La DuckConf est une conférence sur l’architecture des systèmes d’information organisée par Octo Technology et qui cette année s’est tenue du 9 au 11 mars.
Par rapport à l’an dernier, j’ai été agréablement surpris : avoir des talks donnés par speakeuses et des talks à la finition plus aboutie m’ont fait bien meilleure impression.
Le fait d’assister à une conférence en visio et avec des présentations pré-enregistrées est un peu bizarre, on y gagne en confort mais la perte de spontanéité coupe un peu le lien.
Principal regret, les talks et les slides étaient uniquement au masculin.
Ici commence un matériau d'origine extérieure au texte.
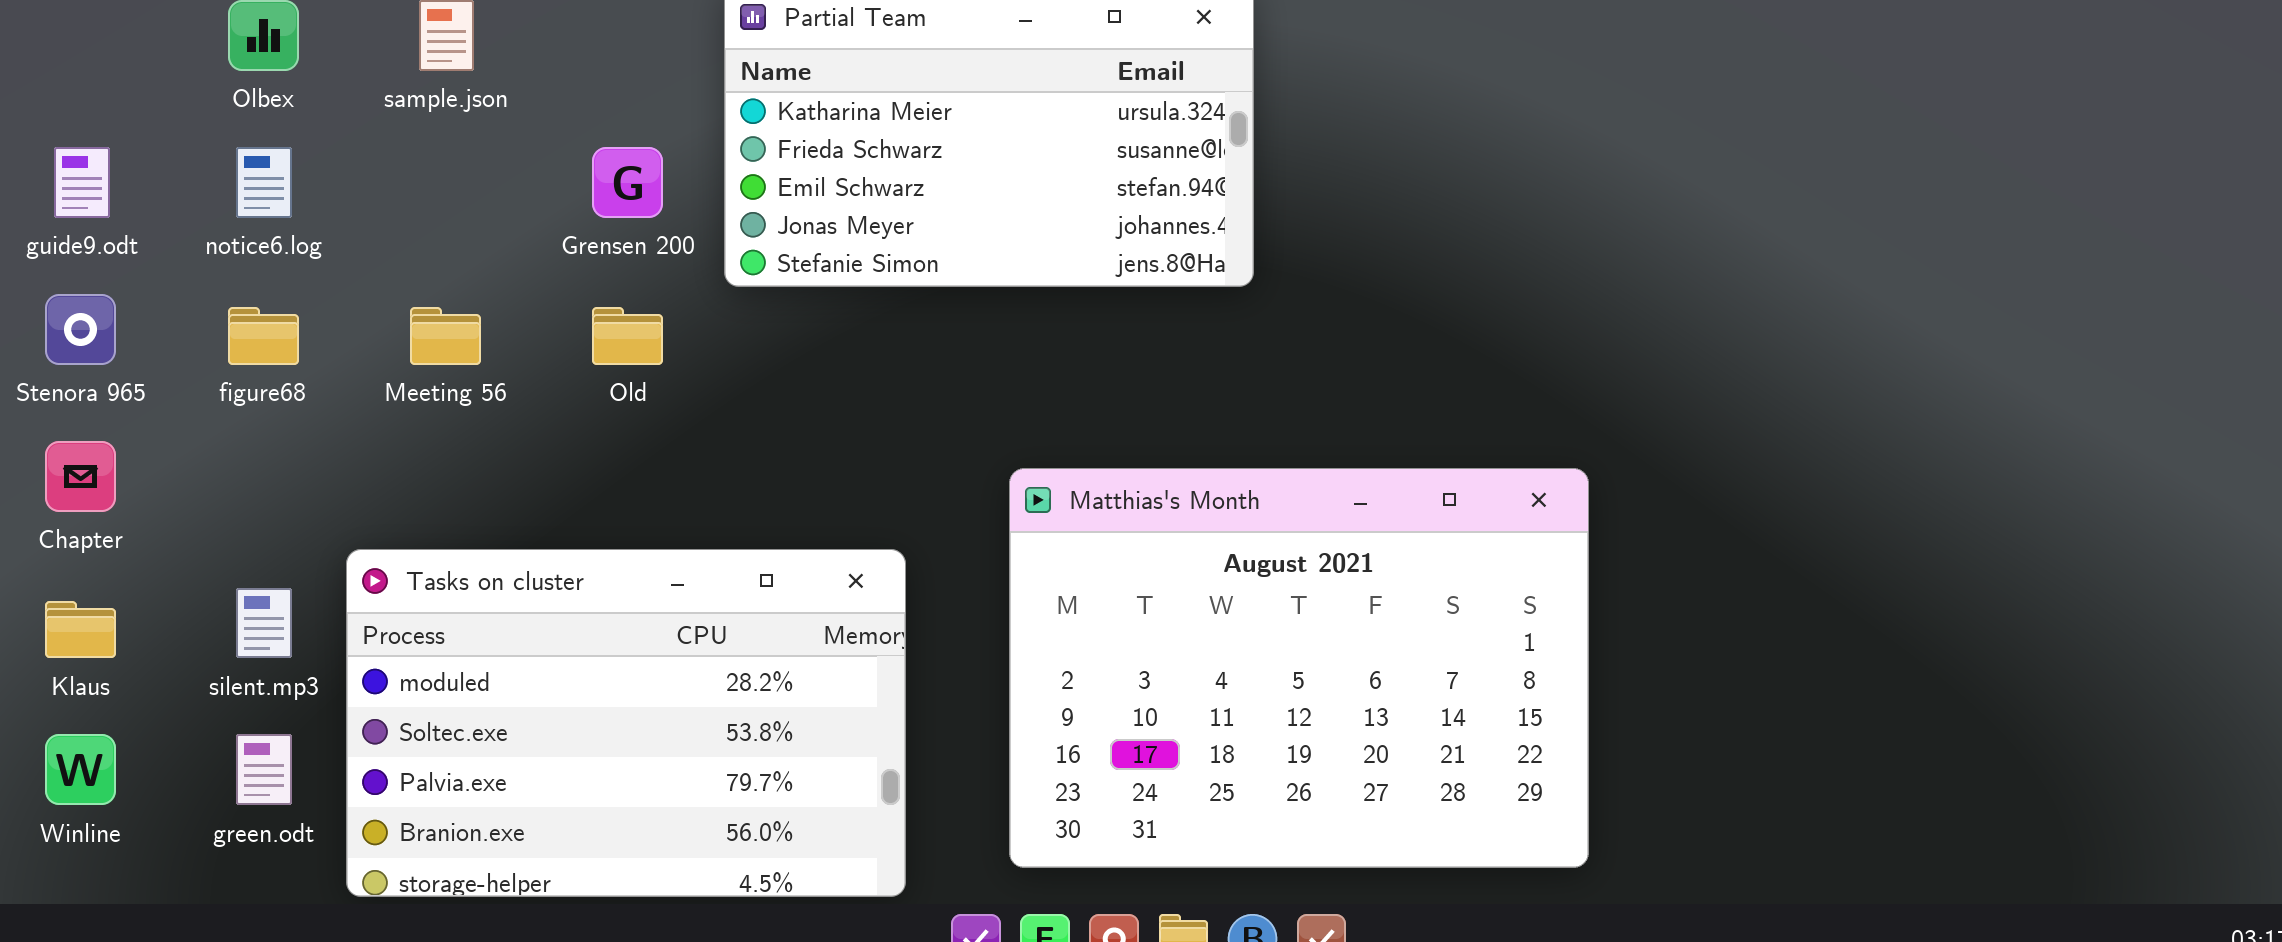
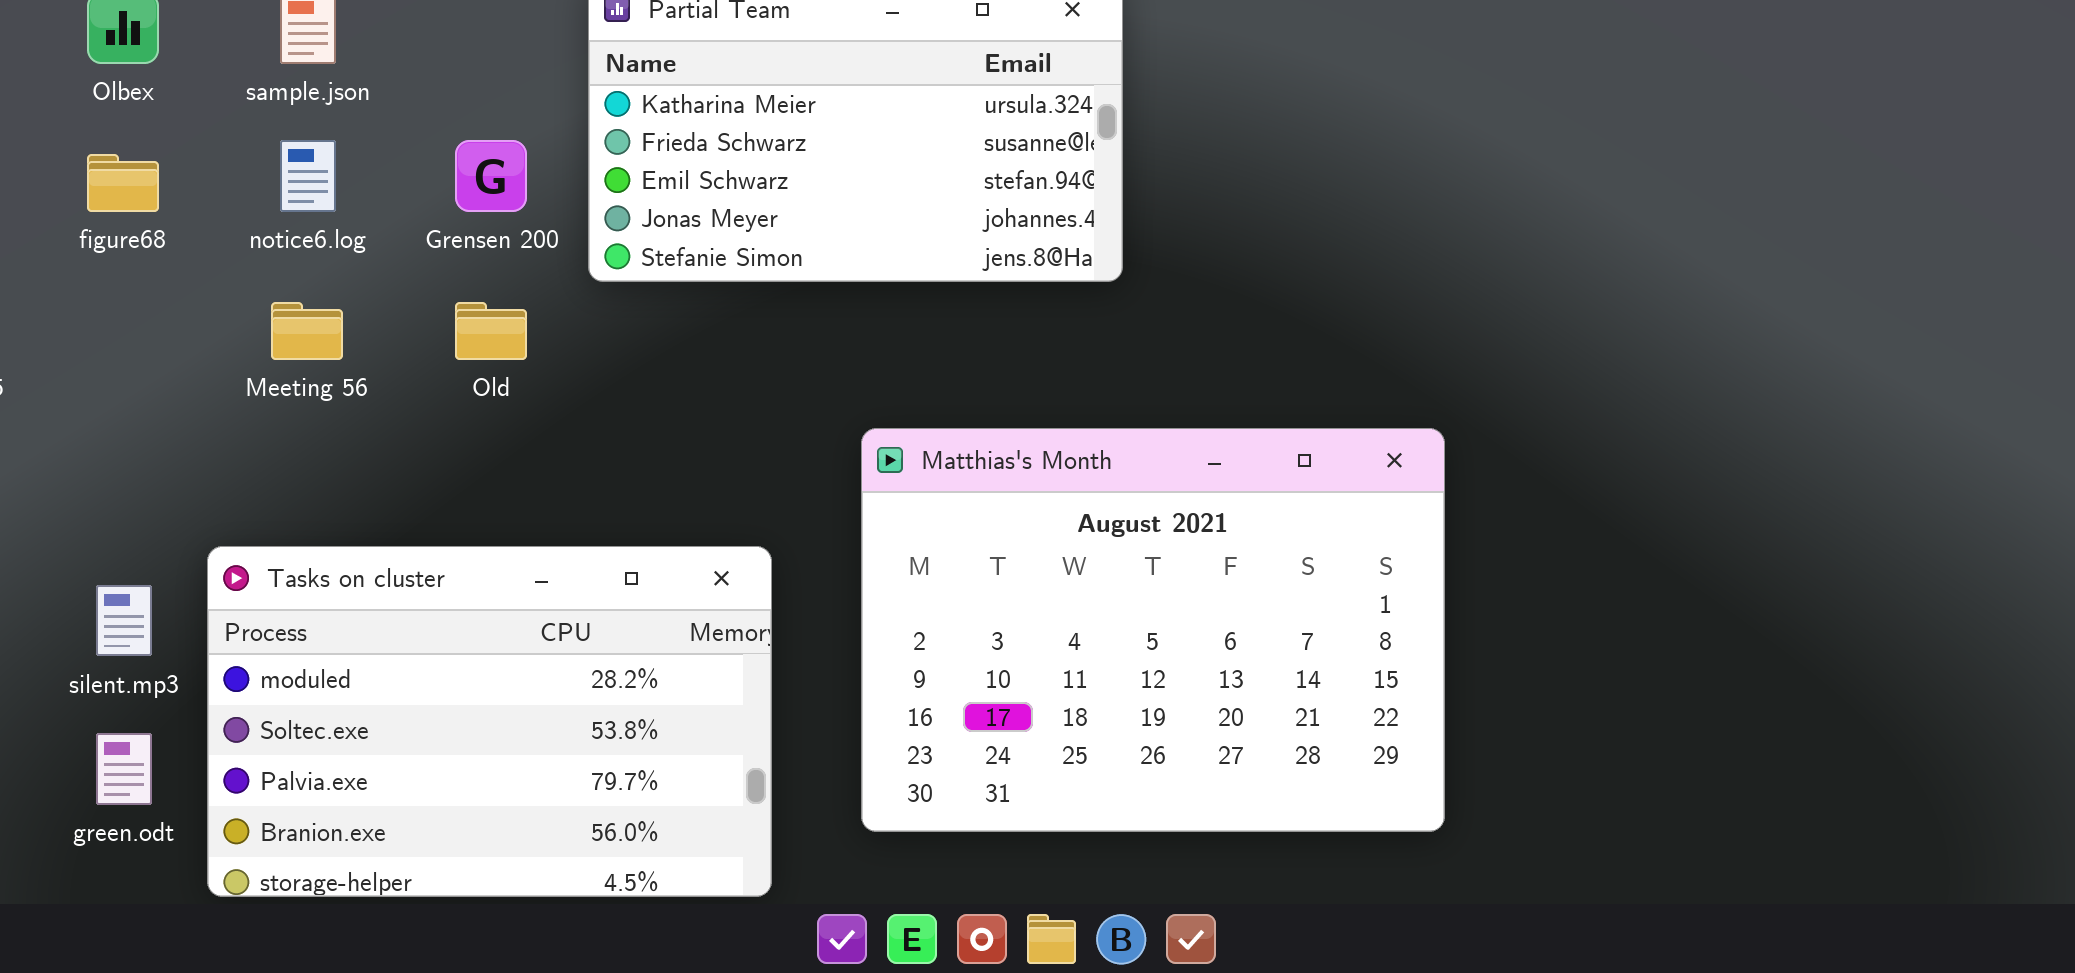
notice6.log: [236,147,292,218] -> [280,140,336,212], moved
figure68: [228,307,299,365] -> [87,154,159,212], moved
Matthias's Month: [1009,468,1589,868] -> [861,428,1445,832], moved

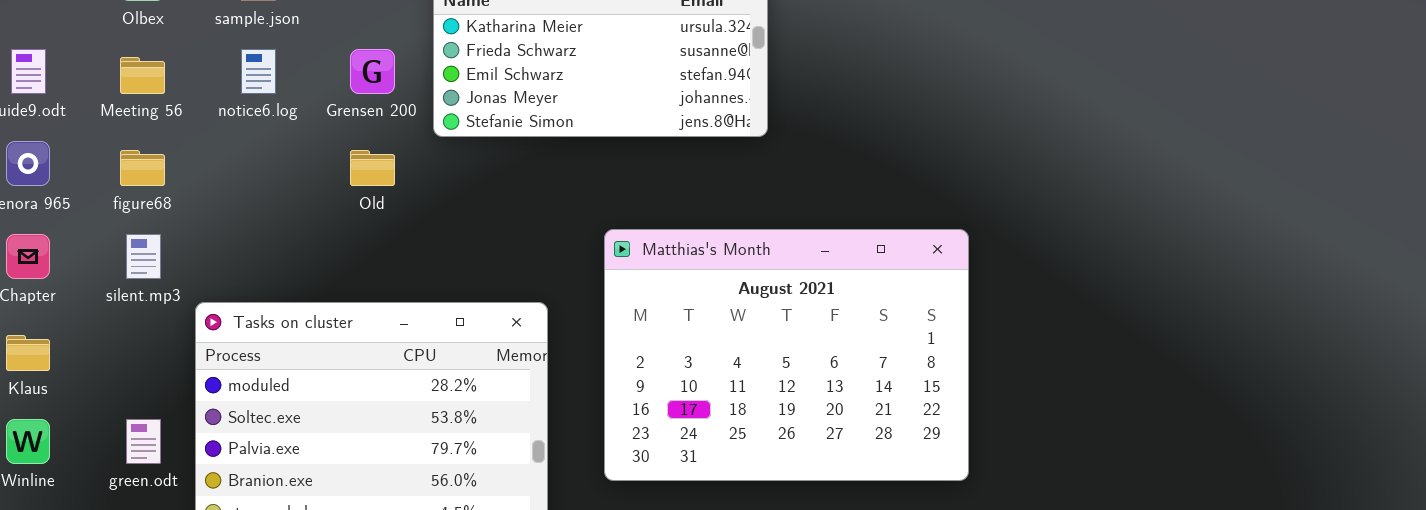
figure68: [87,154,159,212] -> [120,150,165,186], moved
Meeting 56: [271,302,343,360] -> [120,57,165,94], moved
silent.mp3: [96,585,152,656] -> [126,234,161,279], moved

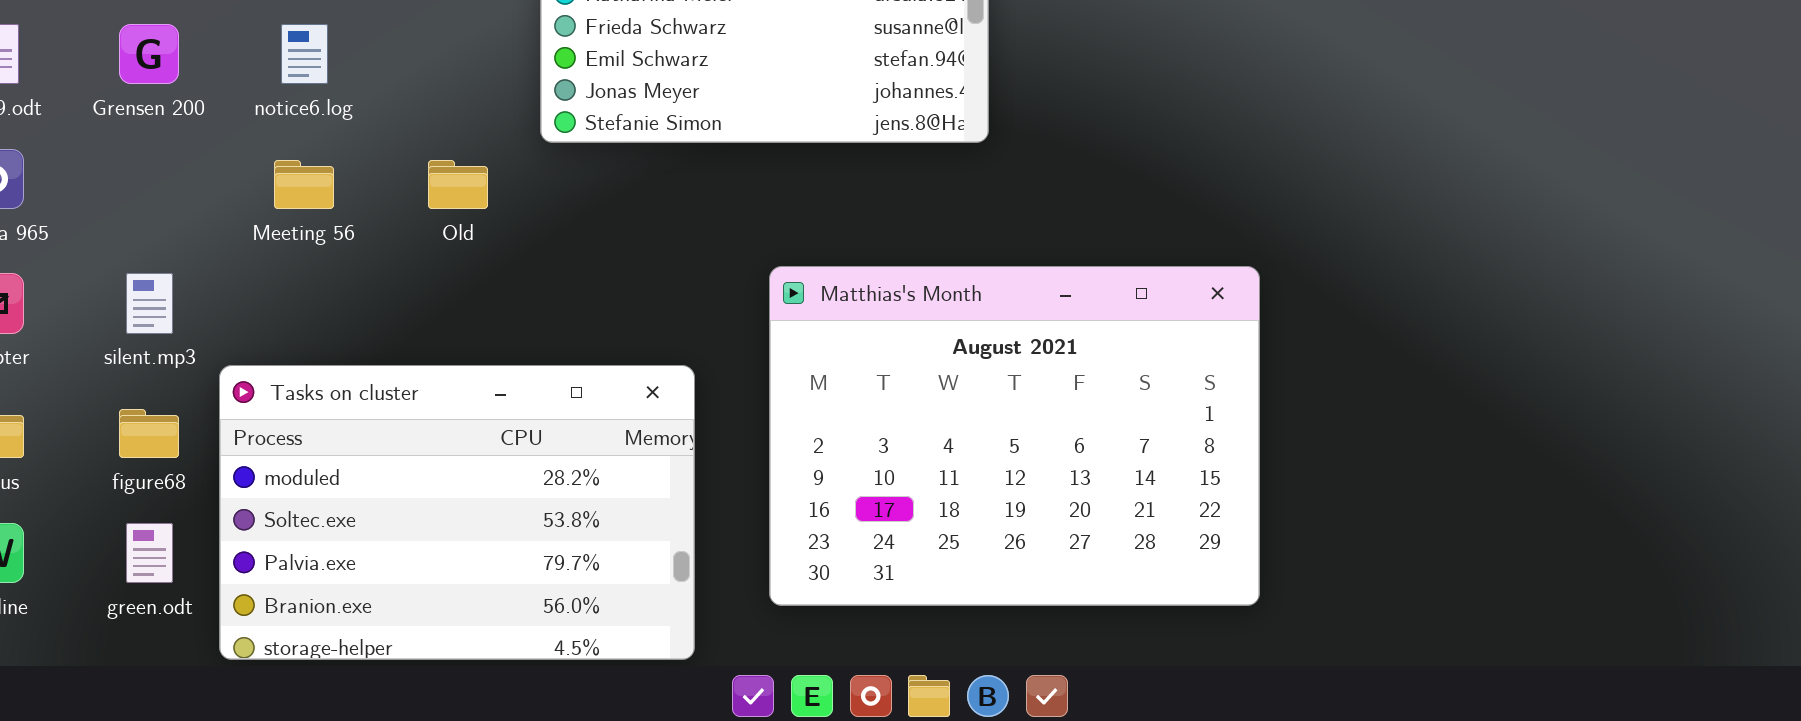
Grensen 200: [350,49,395,94] -> [119,24,179,84], moved
Meeting 56: [120,57,165,94] -> [274,160,334,209], moved
figure68: [120,150,165,186] -> [119,409,179,458], moved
Après deux ans chez Enercoop, où le langage inclusif est la norme, ces pratiques me sautent aux yeux.
Si vous ne voulez pas lire tous les détail, deux talks m’ont plus particulièrement intéressés :
Jour 1 : Architectures & architectes
Le rôle de l’architect(ur)e dans un contexte agile par Thomas Brien
Ce talk présente deux exemples de fonctionnement de l’architecture dans des contextes d’agile à l’échelle : un fonctionnement avec le modèle team topologies, et un fonctionnement avec le modèle SAFe 5.
Dans les deux cas, les architectes sont placés dans une équipe transverse, avec le périmètre qui correspond à celui d’une cellule d’architecture classique (donner de la cohérence, faire des cadrages, porter de l’expertise…).
Les pratiques se rapprochent de celles qui évitent le pattern de la tour d’ivoire, par exemple de rester au plus proche des projets ou d’essayer de ne pas être dans une posture trop confrontante.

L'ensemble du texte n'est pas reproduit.